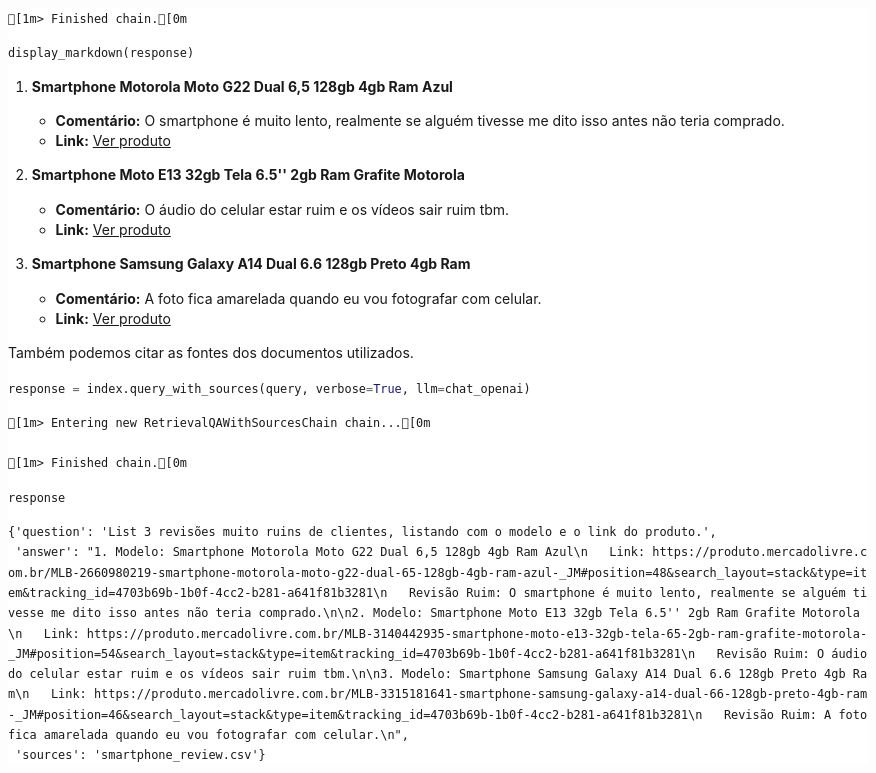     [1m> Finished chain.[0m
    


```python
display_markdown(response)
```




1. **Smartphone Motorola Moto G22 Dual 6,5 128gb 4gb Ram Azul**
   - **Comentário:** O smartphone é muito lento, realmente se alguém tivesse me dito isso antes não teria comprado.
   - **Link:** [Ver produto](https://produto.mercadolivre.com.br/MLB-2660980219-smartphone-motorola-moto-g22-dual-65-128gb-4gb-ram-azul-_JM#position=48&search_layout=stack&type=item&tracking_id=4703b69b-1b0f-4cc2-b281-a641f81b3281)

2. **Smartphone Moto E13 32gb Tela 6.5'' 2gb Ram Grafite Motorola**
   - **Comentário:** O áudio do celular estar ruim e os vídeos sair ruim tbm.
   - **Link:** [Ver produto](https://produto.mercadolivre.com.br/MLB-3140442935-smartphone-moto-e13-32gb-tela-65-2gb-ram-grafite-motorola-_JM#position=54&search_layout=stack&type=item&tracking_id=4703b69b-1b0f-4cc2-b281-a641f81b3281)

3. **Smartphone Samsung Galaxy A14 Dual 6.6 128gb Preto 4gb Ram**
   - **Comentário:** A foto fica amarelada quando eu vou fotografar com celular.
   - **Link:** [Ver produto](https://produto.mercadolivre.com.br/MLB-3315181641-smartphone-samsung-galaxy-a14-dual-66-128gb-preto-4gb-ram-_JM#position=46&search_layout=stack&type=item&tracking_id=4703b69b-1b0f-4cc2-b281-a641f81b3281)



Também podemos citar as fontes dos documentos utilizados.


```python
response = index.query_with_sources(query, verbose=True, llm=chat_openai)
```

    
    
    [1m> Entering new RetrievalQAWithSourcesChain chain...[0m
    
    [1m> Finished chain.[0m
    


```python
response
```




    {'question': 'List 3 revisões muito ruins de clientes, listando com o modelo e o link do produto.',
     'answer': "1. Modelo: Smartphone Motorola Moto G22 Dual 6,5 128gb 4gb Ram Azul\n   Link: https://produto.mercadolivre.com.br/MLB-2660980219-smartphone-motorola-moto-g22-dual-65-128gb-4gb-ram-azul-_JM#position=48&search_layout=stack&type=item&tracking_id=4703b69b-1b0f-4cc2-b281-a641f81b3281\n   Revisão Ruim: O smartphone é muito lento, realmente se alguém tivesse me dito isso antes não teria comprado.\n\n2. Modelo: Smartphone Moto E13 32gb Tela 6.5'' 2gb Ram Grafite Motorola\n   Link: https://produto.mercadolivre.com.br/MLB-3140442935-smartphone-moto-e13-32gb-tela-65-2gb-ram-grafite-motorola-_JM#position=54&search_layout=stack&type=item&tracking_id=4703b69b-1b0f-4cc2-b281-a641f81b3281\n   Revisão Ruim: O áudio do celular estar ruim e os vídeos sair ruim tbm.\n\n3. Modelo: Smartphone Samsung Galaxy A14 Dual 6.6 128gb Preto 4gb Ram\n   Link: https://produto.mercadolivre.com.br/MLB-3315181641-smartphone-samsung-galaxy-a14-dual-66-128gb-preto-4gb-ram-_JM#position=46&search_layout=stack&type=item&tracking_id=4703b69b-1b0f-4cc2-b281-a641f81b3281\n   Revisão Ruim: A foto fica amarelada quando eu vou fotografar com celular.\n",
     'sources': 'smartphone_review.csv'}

--

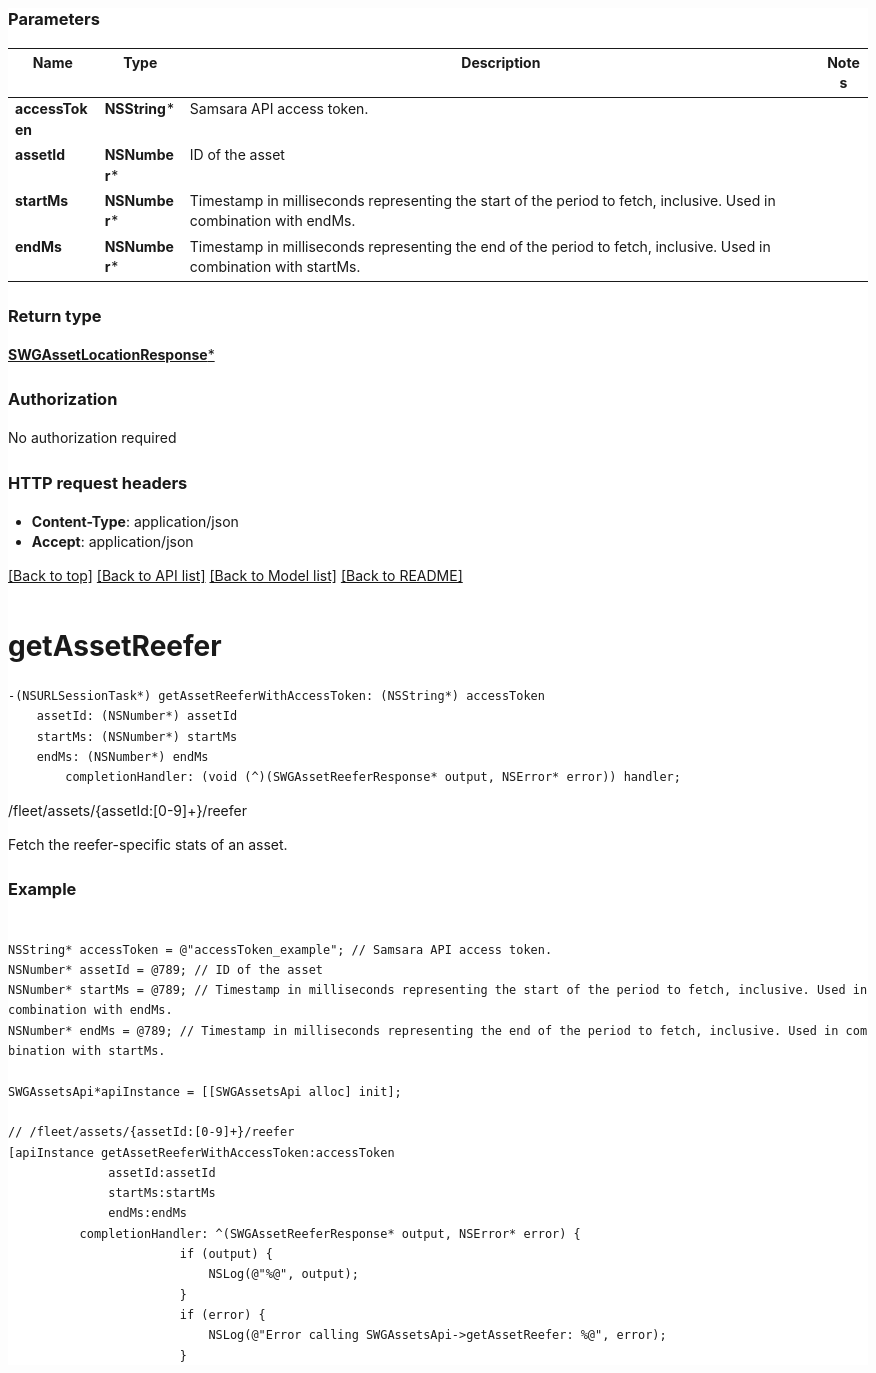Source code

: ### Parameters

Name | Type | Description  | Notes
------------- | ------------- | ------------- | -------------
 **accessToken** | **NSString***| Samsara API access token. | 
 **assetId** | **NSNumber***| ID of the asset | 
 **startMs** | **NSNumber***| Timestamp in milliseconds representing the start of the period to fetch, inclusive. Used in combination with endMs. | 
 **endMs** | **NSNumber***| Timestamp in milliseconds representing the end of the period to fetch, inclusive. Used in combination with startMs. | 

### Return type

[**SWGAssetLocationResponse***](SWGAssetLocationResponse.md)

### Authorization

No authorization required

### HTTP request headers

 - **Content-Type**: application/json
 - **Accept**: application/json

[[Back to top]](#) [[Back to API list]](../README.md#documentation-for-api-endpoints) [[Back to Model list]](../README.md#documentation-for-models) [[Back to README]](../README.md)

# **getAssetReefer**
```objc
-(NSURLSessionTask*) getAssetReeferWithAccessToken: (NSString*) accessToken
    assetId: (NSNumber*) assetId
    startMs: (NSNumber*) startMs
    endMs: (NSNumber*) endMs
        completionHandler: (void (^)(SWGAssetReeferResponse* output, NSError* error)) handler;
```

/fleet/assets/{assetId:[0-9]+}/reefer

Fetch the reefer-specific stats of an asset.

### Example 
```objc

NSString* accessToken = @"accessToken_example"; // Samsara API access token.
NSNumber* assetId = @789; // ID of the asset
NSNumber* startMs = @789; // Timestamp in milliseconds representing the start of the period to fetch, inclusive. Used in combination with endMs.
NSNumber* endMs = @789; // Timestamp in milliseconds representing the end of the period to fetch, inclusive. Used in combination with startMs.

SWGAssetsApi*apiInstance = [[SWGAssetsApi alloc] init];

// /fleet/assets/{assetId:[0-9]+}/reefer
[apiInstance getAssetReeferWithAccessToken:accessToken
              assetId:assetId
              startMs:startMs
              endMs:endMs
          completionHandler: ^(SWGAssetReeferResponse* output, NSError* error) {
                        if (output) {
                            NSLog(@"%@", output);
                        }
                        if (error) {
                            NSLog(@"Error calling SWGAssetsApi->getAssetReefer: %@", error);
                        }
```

**DIRECTIONS FOR THIS TASK**
What you return must be an exact retyping of the lines above starting at the line with "3. **Smartphone Samsung" and ending at the line with "- **Comentário:** A", and nothing besides.

**YOUR SOLUTION**
3. **Smartphone Samsung Galaxy A14 Dual 6.6 128gb Preto 4gb Ram**
   - **Comentário:** A foto fica amarelada quando eu vou fotografar com celular.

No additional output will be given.